I am exposed. My faults, my lack, my shortfall, my failure.

I was not enough. And now that I know, I am even less.

I am exposed.

What Next?

So, where do I go from here?

As a society, we seem to look down at women who stay with a man who is unfaithful to her.  Honestly, I feel pretty stupid.  But, what are my options? And more importantly, what do I want from my life and my marriage?

If we start at the beginning, I would tell you about the guy I met when I was only 17 years old.  He was funny and extremely charming, and very good looking to boot.  He was my manager at work.  We worked together and we got to know each other a little more.  At work, we had pictures of the employees on the shelf with their choice for the customer.  I stole his picture before his girlfriend could.  I had a big crush.  I told him about it, and he seemed interested.  But, he had a girlfriend and I had morals.  I told him I was interested, if he became unattached.  I didn’t encourage him to break it off, I told him I would be there if he ever did.

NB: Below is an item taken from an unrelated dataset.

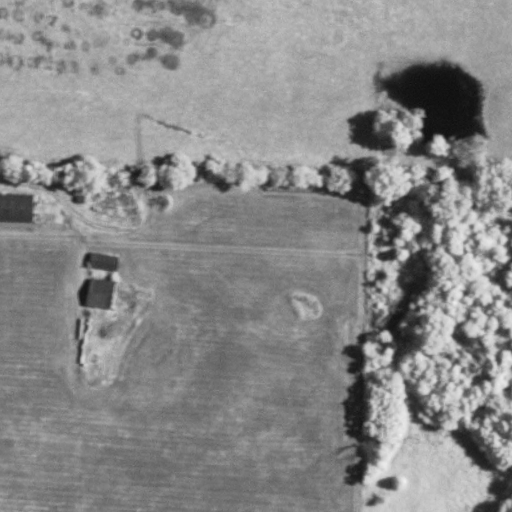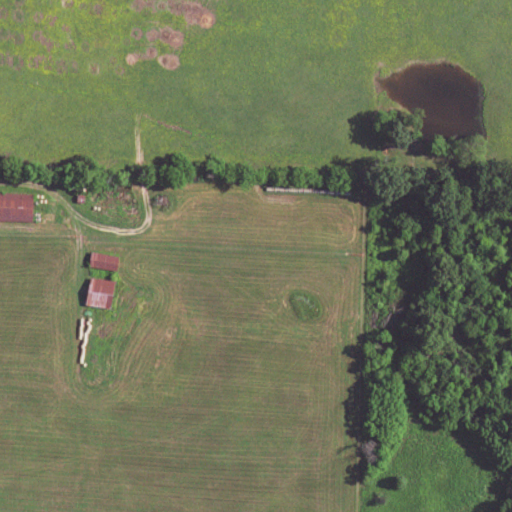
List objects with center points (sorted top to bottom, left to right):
building: (15, 207)
building: (98, 293)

Not long later, he did.  And we began spending a lot of time together and quickly moved in together right after I graduated.  We made life plans together and ended up buying a house 5 years later.  At that point, we were not married, but we were ready to start a family.  We decided to have a baby.  While I was pregnant we got engaged. We got married shortly later and then had our first child.  2 years later, we had our second child, and then 2 years after that we were blessed with our third.

Having children can be a strain on any relationship.  It’s important to remember to put your significant other before your kids, even if ever so slightly.  Anyway, we began to live different lives, the whole ships in the night metaphor.  I loved him still, and I thought he loved me.  We sold our first house and bought a new one.  I think we both hoped it would be the fresh new start that we needed.  We were still distant and we finally started talking about it.  That’s when I discovered he was having an online conversation with his ex.  She was not as considerate of my marriage as I was of with her relationship with him.  They talked about things that were very inappropriate. I confronted him, we fought, he left.  Three days later, he asked to come home and I said he could if he made us an appointment with a counselor.  He did.  We went 5 times, maybe.  Counselor sucked, we made no progress, we fell back into old routines.  And here we are 7 years later.

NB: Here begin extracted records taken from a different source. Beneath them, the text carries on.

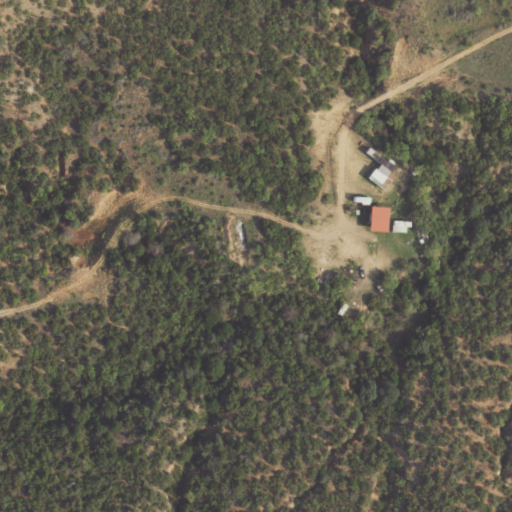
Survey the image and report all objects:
building: (387, 220)
road: (293, 226)
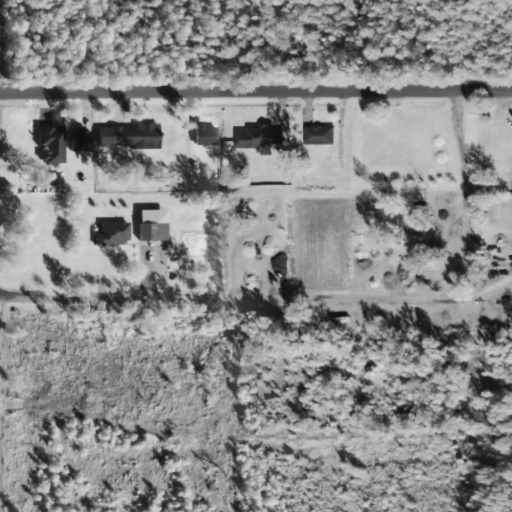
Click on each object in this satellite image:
road: (256, 93)
building: (203, 135)
building: (319, 135)
building: (127, 136)
building: (259, 139)
building: (79, 140)
building: (50, 145)
building: (151, 225)
building: (111, 234)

He needed attention, he needed to feel important.  But, he needed the easy way out.  He didn’t want to make the effort with me.  He never really apologized for the first incident, he didn’t really feel he did anything wrong.  He never made an effort to understand what I needed from him.  He only thought about what he needed for himself.  He thought only about himself.

So, here I find myself.  Unsure of my future, questioning my past, unsteady in my present.  How can I trust him? He’s gonna do it again! How can I stand to be around him?  All these things that I have heard from other people and from my own head do not make me feel any better.  I try to convince myself of his love for me and for his kids.  I try to make myself believe that he is committed to this marriage that he so easily stepped out on, at least twice.

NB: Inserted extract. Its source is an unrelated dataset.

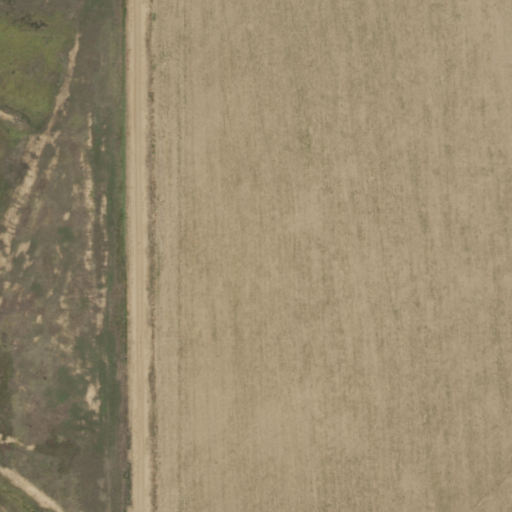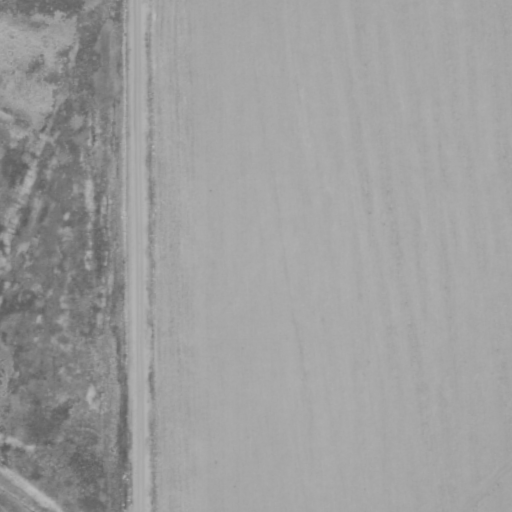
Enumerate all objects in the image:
road: (114, 256)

I have been with this man for longer that I have been without him.  I love him.  I don’t want to.  I want to hate him, I want to be disgusted by him, I want to deny him all the things that he told her I denied him, I want him to hurt as much as he hurt me. As much as he hurt our family. But what value does that really have for me?

So, again, what do I want for my future and what do I want for my marriage?

As of this moment, I still cannot say for certain.